◆ Extrait du document ◆
************

Ça ne dit pas plus comment j’ai abouti ici. Tout a commencé avec l’événement Facebook de ladite soirée. L’amie – d’ailleurs, que nous attendons toujours – nous a mises au défi en nous identifiant sur la publication. Une de mes colocs, séparée depuis l’été et épousant très bien son célibat, entre autres grâce à Tinder, est toujours partante pour une aventure impliquant la rencontre avec le sexe opposé. Elle accepte le défi. Implicitement, ça veut dire que j’y participe aussi. Pour me motiver davantage, ma coloc élabore des défis à accomplir au courant de la soirée. La personne qui relèvera le plus de défis obtiendra une consommation gratuite. Voici les défis :

  1. Se créer une fausse identité;
  2. Insérer les mots « sapin de Noël » et « sécheuse » dans la même conversation;
  3. Paraître le grincheux de la St-Valentin;
  4. Donner un numéro de téléphone;
  5. Montrer une photo de son animal de compagnie;
  6. Rire bizarrement et fort;
  7. Dire quatre fois le mot « orchidée » dans la même conversation;
  8. Bâiller trois fois en mentionnant qu’on a besoin de sommeil;
  9. Parler de sa passion pour les singes;
  10. Demander au dude quelles sont ses plus grandes qualités.

Certains sont plus simples que d’autres, mais le but, de manière générale, est de créer des malaises, pour soi ou pour l’autre. C’est aussi à cause des billets que je suis ici. L’amie, celle qui est sûrement encore en train de se sécher les cheveux, a fait acheter des billets à sa coloc pour nous. Ainsi, selon elle, il n’y avait plus aucune raison pour se défiler puisque le billet est une forme d’engagement. Je doute… Je songe bientôt à me défiler. En ce moment, il y a très peu d’hommes pour le nombre de femmes présentes.

Mon amie arrive enfin. Elle s’est mise sur son trente-et-un : maquillée, coiffée et décolleté bien en vue. Moi, contrairement à d’autres jours, j’ai pris la peine de choisir mon linge. J’ai aussi essayé de placer mes cheveux. Honnêtement, ça n’y a pas changé grand-chose.

************

◆ Consigne a ◆
Recopiez à l'identique, dans les enregistrements, le passage qui s'étend du début jusqu'à la ligne contenant « terdapat undercowl biar », celle-ci comprise. N'incluez pas les images dans votre réponse.
L'extrait et les enregistrements proviennent de sources sans rapport entre elles.

◆ Données de travail ◆
************

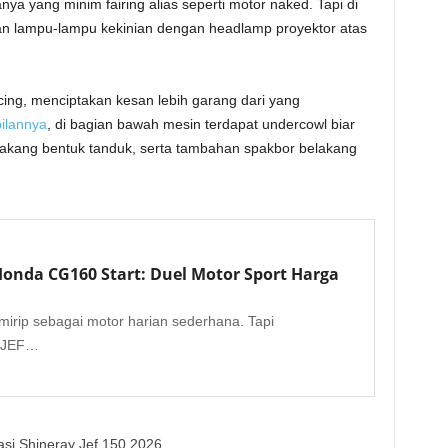
nya yang minim fairing alias seperti motor naked. Tapi di
 lampu-lampu kekinian dengan headlamp proyektor atas
ng, menciptakan kesan lebih garang dari yang
ilannya
, di bagian bawah mesin terdapat undercowl biar
elakang bentuk tanduk, serta tambahan spakbor belakang
 Honda CG160 Start: Duel Motor Sport Harga
irip sebagai motor harian sederhana. Tapi
: JEF…
asi Shineray Jef 150 2026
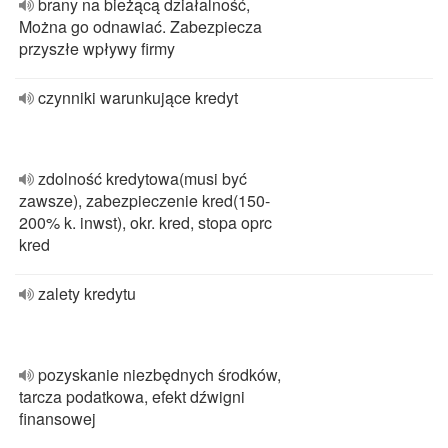
brany na bieżącą działalność,
Można go odnawiać. Zabezpiecza
przyszłe wpływy firmy
czynniki warunkujące kredyt
zdolność kredytowa(musi być
zawsze), zabezpieczenie kred(150-
200% k. inwst), okr. kred, stopa oprc
kred
zalety kredytu
pozyskanie niezbędnych środków,
tarcza podatkowa, efekt dźwigni
finansowej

************

◆ Consigne b ◆
D'après l'extrait, que gagnera la personne qui relèvera le plus de défis au cours de la soirée ?

◆ Réponse attendue a ◆
nya yang minim fairing alias seperti motor naked. Tapi di
 lampu-lampu kekinian dengan headlamp proyektor atas
ng, menciptakan kesan lebih garang dari yang
ilannya
, di bagian bawah mesin terdapat undercowl biar

◆ Réponse attendue b ◆
Une consommation gratuite.